Specialised agents on top
Two example agents ship as proofs of concept:
ResearchAgentuses Vertex AI as its primary tool, generating answers with a research-style system prompt and storing intermediate findings in Firestore.DataProcessingAgentorchestrates a small ETL pattern: read CSVs from GCS, transform with pandas, write the result back to GCS, optionally publish a Pub/Sub notification.
Both inherit from BaseAgent, override the tools and memory they need, and otherwise lean entirely on the framework. That is the test of whether the abstraction works. Could I write a third agent in 50 lines because the lifecycle and tool layer are doing the work? On the two existing agents, yes.
What I did not do, and why
A few deliberate omissions worth naming.
No agent-to-agent communication protocol. Multi-agent systems need a coordination layer (auction, contract net, blackboard, message bus). Summoner has Pub/Sub available as a tool, but I have not built the abstraction layer that would make agent-to-agent handoffs first-class. That is the next major addition.
No cost or latency budget. Every plan-execute-reflect cycle is at least three LLM calls. That is expensive at production scale and slow at interactive scale. A real production framework needs token budgeting, plan caching, and fallback to deterministic execution when the LLM call is unnecessary. Summoner does not yet.
No structured plan validation. The plan returned by the planning step is parsed liberally. A serious framework would validate it against a schema before executing, both for safety (rejecting plans that try to do things outside the agent's tool set) and for correctness (catching plans the LLM hallucinated tool names into). This is one of the next items.
These omissions are documented in the README's roadmap section. The framework is honest about what is built and what is sketched.
What it taught me
Two things that travel beyond this project.
Agent frameworks are mostly plumbing. The "intelligence" lives in the LLM and the prompt. The framework's job is to make the LLM's calls observable, retryable, testable, and bounded. Every hour I spent on this was an hour of plumbing, and the plumbing is the part that earns trust. The "what model do you use" question is much less interesting than "what happens when the model returns garbage."
The plan-execute-reflect split survives LLMs. I started this project skeptical that classical autonomous-systems patterns would matter for LLM-driven agents. I am now convinced of the opposite.

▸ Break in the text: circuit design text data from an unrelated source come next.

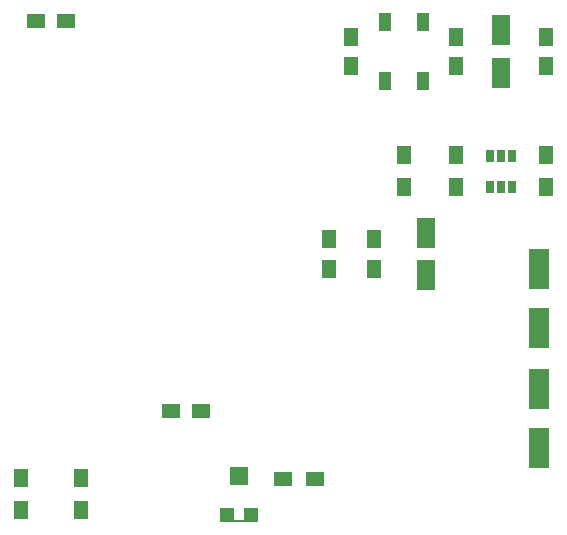
<source format=gtp>
G04 #@! TF.FileFunction,Paste,Top*
%FSLAX46Y46*%
G04 Gerber Fmt 4.6, Leading zero omitted, Abs format (unit mm)*
G04 Created by KiCad (PCBNEW 4.0.7-e2-6376~58~ubuntu16.04.1) date Wed Sep  6 23:34:51 2017*
%MOMM*%
%LPD*%
G01*
G04 APERTURE LIST*
%ADD10C,0.100000*%
%ADD11R,1.600000X2.600000*%
%ADD12R,1.000000X1.600000*%
%ADD13R,1.300000X1.500000*%
%ADD14R,1.500000X1.300000*%
%ADD15R,0.700000X1.000000*%
%ADD16R,1.800860X3.500120*%
%ADD17R,1.500000X1.250000*%
%ADD18R,1.250000X1.500000*%
%ADD19R,1.200000X1.200000*%
%ADD20R,1.600000X1.600000*%
%ADD21R,1.200000X0.200000*%
G04 APERTURE END LIST*
D10*
D11*
X156718000Y-82020000D03*
X156718000Y-85620000D03*
D12*
X146863000Y-86320000D03*
X150063000Y-86320000D03*
X146863000Y-81320000D03*
X150063000Y-81320000D03*
D13*
X121158000Y-119935000D03*
X121158000Y-122635000D03*
X160528000Y-95330000D03*
X160528000Y-92630000D03*
X152908000Y-95330000D03*
X152908000Y-92630000D03*
X148463000Y-95330000D03*
X148463000Y-92630000D03*
X116078000Y-119935000D03*
X116078000Y-122635000D03*
D14*
X138223000Y-120015000D03*
X140923000Y-120015000D03*
D15*
X157668000Y-92680000D03*
X156718000Y-92680000D03*
X155768000Y-92680000D03*
X155768000Y-95280000D03*
X157668000Y-95280000D03*
X156718000Y-95280000D03*
D16*
X159893000Y-107274360D03*
X159893000Y-102275640D03*
X159893000Y-117434360D03*
X159893000Y-112435640D03*
D17*
X117368000Y-81280000D03*
X119868000Y-81280000D03*
D18*
X144018000Y-82570000D03*
X144018000Y-85070000D03*
X160528000Y-82570000D03*
X160528000Y-85070000D03*
X152908000Y-82570000D03*
X152908000Y-85070000D03*
X142113000Y-99715000D03*
X142113000Y-102215000D03*
D17*
X128798000Y-114300000D03*
X131298000Y-114300000D03*
D18*
X145923000Y-99715000D03*
X145923000Y-102215000D03*
D11*
X150368000Y-99165000D03*
X150368000Y-102765000D03*
D19*
X133493000Y-123085000D03*
X135493000Y-123085000D03*
D20*
X134493000Y-119785000D03*
D21*
X133893000Y-123585000D03*
X135093000Y-123585000D03*
M02*

</source>
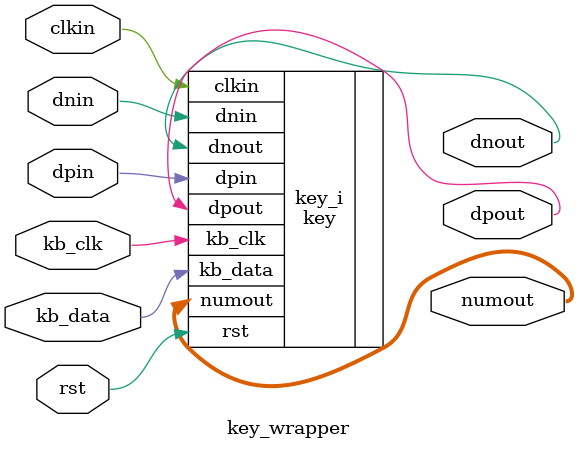
<source format=v>
`timescale 1 ps / 1 ps

module key_wrapper
   (clkin,
    dnin,
    dnout,
    dpin,
    dpout,
    kb_clk,
    kb_data,
    numout,
    rst);
  input clkin;
  input dnin;
  output dnout;
  input dpin;
  output dpout;
  input kb_clk;
  input kb_data;
  output [6:0]numout;
  input rst;

  wire clkin;
  wire dnin;
  wire dnout;
  wire dpin;
  wire dpout;
  wire kb_clk;
  wire kb_data;
  wire [6:0]numout;
  wire rst;

  key key_i
       (.clkin(clkin),
        .dnin(dnin),
        .dnout(dnout),
        .dpin(dpin),
        .dpout(dpout),
        .kb_clk(kb_clk),
        .kb_data(kb_data),
        .numout(numout),
        .rst(rst));
endmodule

</source>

The patterns are older than this generation of language models because they address failure modes that are intrinsic to autonomous decision-making, not specific to any one decision-making algorithm. LLMs make the planning step cheaper and more flexible. They do not change why the lifecycle has three phases.
That insight ports back to my work at metricHEALTH the moment any healthcare workflow grows more than two steps. A patient-enrollment job that calls an EHR, writes to a state store, and then notifies a downstream system is structurally an agent task, even if the "intelligence" is a conventional service. Naming the plan, the execute, and the reflect phases for those workflows (instead of letting them collapse into one large try/except) is the same discipline applied at a smaller scale.
The repo is at https://github.com/TirtheshJani/GCP-Agents---Summoner. It is a scaffold to read, fork, and build on, not a finished product to deploy. Read it as the bones of the kind of system I would build at scale, with the structural choices made deliberately and the missing pieces named honestly.